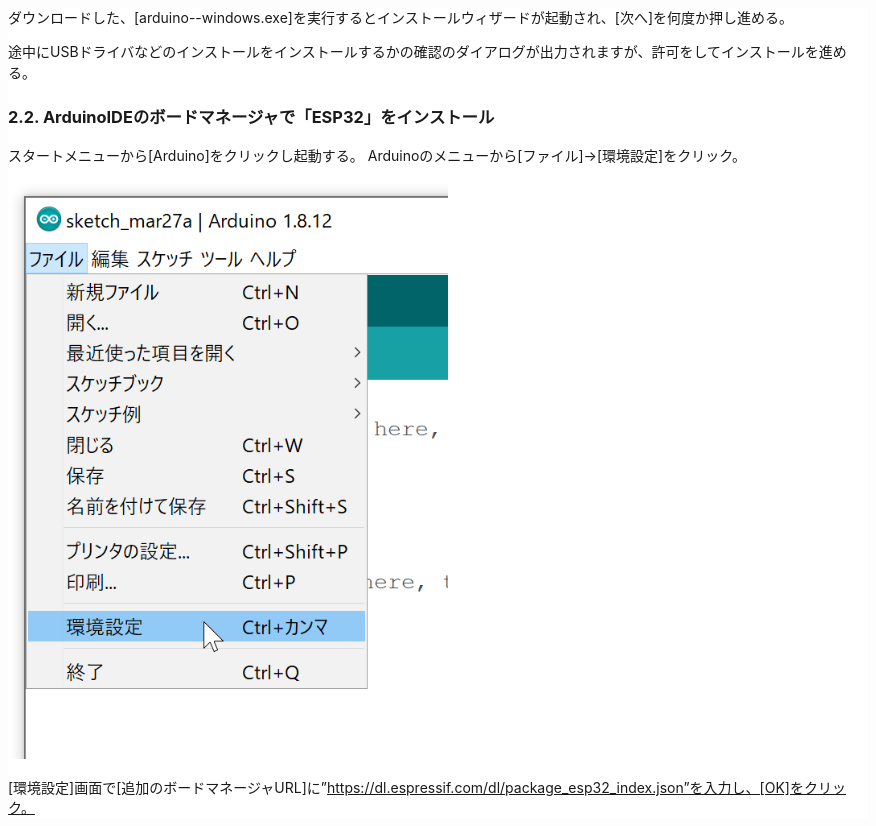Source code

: ダウンロードした、[arduino-<version>-windows.exe]を実行するとインストールウィザードが起動され、[次へ]を何度か押し進める。

途中にUSBドライバなどのインストールをインストールするかの確認のダイアログが出力されますが、許可をしてインストールを進める。


### 2.2. ArduinoIDEのボードマネージャで「ESP32」をインストール

スタートメニューから[Arduino]をクリックし起動する。
Arduinoのメニューから[ファイル]->[環境設定]をクリック。

<img src="https://raw.githubusercontent.com/legitwhiz/legitwhiz.github.io/master/technology_memo/images/M5Stickc/arduinoide_setting001.png" width="440">

[環境設定]画面で[追加のボードマネージャURL]に”https://dl.espressif.com/dl/package_esp32_index.json”を入力し、[OK]をクリック。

What you will do -> Could you give all the records again, exactly, minus the pictures?

Exercise output ->
Source code

: ダウンロードした、[arduino-<version>-windows.exe]を実行するとインストールウィザードが起動され、[次へ]を何度か押し進める。

途中にUSBドライバなどのインストールをインストールするかの確認のダイアログが出力されますが、許可をしてインストールを進める。


### 2.2. ArduinoIDEのボードマネージャで「ESP32」をインストール

スタートメニューから[Arduino]をクリックし起動する。
Arduinoのメニューから[ファイル]->[環境設定]をクリック。

<img src="https://raw.githubusercontent.com/legitwhiz/legitwhiz.github.io/master/technology_memo/images/M5Stickc/arduinoide_setting001.png" width="440">

[環境設定]画面で[追加のボードマネージャURL]に”https://dl.espressif.com/dl/package_esp32_index.json”を入力し、[OK]をクリック。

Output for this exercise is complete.